Nunca foi muito de sua tradição ceder aos tempos e aos fantasmas dos sistemas laicos, ou a algumas das idéias forças de muitas de suas próprias fantasias. A história do papado está, sem dúvida, recheada de exemplos de pontífices que cederam aos tempos e aos costumes. Júlio II, mecenas de Miguel Ângelo, co-autor da Capela Sistina (que, aliás, não existiria em sua magnificência, sem a sua insistência de contratar o grande artista para preencher seu teto e suas paredes com suas pinturas - Miguel Ângelo insistia em que queria ser só escultor; a pintura não o atraía de modo algum ), foi, em tudo, um homem de seu tempo. Inclusive por não hesitar em, eventualmente, despir a batina branca e entrar numa armadura para combater seus inimigos. Mas papas do tipo, foram exceções. Na ânsia de buscar seu lugar ao sol, ao longo dos séculos, a Igreja parece ter se pautado mais pela precaução do que pelos entusiasmos por vitórias temporais como foi com o comunismo soviético. 

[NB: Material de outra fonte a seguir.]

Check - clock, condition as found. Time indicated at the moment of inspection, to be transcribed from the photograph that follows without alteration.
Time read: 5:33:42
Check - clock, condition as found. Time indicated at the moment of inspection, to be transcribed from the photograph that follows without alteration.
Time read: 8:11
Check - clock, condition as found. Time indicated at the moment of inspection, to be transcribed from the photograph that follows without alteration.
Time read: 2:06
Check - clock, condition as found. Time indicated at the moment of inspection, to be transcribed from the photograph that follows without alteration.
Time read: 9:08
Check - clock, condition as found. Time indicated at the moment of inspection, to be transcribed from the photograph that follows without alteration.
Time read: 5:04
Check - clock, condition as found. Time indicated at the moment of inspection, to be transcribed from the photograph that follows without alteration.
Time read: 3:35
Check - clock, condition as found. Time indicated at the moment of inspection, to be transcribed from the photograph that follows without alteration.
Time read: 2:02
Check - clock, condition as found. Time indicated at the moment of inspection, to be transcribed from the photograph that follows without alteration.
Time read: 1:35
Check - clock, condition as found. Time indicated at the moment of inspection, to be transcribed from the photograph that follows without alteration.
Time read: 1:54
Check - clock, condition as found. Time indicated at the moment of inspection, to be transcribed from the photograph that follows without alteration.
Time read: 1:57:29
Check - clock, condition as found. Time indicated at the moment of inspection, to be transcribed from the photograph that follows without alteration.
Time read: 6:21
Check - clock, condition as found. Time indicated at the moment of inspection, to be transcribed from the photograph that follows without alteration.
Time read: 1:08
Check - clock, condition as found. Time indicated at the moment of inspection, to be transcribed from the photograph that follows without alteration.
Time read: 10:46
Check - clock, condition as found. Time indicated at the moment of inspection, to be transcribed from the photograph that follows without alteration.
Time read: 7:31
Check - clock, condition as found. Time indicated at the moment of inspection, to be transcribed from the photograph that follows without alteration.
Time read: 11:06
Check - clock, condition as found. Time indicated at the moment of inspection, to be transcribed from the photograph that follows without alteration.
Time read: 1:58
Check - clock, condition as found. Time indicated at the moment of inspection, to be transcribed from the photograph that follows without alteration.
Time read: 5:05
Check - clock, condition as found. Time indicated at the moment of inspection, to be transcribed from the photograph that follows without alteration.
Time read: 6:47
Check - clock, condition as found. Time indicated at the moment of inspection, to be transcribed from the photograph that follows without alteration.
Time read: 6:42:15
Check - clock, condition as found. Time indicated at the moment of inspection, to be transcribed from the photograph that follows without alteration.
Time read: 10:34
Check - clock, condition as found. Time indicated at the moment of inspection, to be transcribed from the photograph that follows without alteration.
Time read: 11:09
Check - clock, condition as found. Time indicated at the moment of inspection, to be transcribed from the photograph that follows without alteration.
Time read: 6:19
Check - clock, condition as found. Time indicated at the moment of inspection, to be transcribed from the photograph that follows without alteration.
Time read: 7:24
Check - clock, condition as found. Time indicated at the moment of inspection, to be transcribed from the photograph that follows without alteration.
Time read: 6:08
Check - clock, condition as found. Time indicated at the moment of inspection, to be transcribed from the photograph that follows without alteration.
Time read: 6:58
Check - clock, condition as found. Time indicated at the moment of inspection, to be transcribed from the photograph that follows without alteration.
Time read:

João XXIII, por exemplo, foi eleito nessa esteira de previdência: o que ousou mais tarde, foi realmente um susto para o estamento - mas seu sucessor não imediato, João Paulo VI, um homem fechado, mas sensível às questões sociais, portou-se com a sobriedade que se lhe exigia. Com Joseph Ratzinger, não. Certamente não se livraria das denúncias contra a Igreja, que cumularam de escândalos a sua gestão - mas sua razzia contra os padres progressistas foi além da tolerância dos que se sentiram acuados com seus procedimentos. Foi um autêntico papa da era Bush - que não contava com o êxito da esquerda algures, inclusive no Brasil, em teoria, "maior país católico do mundo". 

Há que se perguntar, a propósito, que se Joseph Ratzinger tivesse tido êxito em sua tentativa indireta de eleger José Serra para a presidência do Brasil, se isso não lhe caberia como uma vitória, que o garantiria em seu posto. Calcula-se, com razão, que foram muitos os seus erros, como o que culminou com seu pedido de desculpas ao mundo islâmico. Com um cartel de tantas derrotas, muito dificilmente poderia enfrentar os autênticos mandões do Vaticano. 

Esse, aliás, o outro capítulo do reinado de Bento XVI. Seu decidido apoio a um autêntico impostor como Berlusconi, não lhe deve ter rendido poucos inimigos e adversários dentro e fora da Itália. Ao se engajar diretamente na política partidária, Joseph Ratzinger parece ter querido repetir o êxito de seu antecessor polonês. Frustrou-se em quase tudo, o que, no fim das contas, não fornece resposta alguma sobre o futuro. Contemos que o sucessor de Bento XVI seja ainda pautado pela Opus Dei: tudo ficará como antes no quartel de Abrantes.

Um caso à parte no imbroglio vaticano parece ter sido, de fato, a canonização do padre Josemaira Esquivá, criador da Opus Dei. Esquivá, um franquista notório, ferrenho defensor de governos de direita, com ou sem ditadura, desde que foi alçado aos altares como santo, causou uma profunda consternação entre os católicos progressistas. Num mundo em que a queda do socialismo soviético foi saudada como o triunfo da democracia, soa estranho que a Igreja tenha santificado um autêntico defensor do fascismo de Francisco Franco, o ex-ditador espanhol, um dos mais sanguinários que se seguiram aos confrontos que culminaram com a Segunda Guerra Mundial. 

Ficam as expectativas para a sucessão de Bento XVI, quiçá um dos maiores fracassos na história milenar do papado. Não importa muito talvez o que uma estudiosa vaticinou - que a Igreja terá de explicar como elevou Esquivá aos altares. Mas não bastarão explicações sobre os desígnios do Espírito Santo para a Igreja justificar a eleição de mais um papa conservador: será a melhor forma de indicar que mesmo instituições de dois mil anos podem, aos poucos, tornarem-se irrelevantes.

Enio Squeff é artista plástico e jornalista.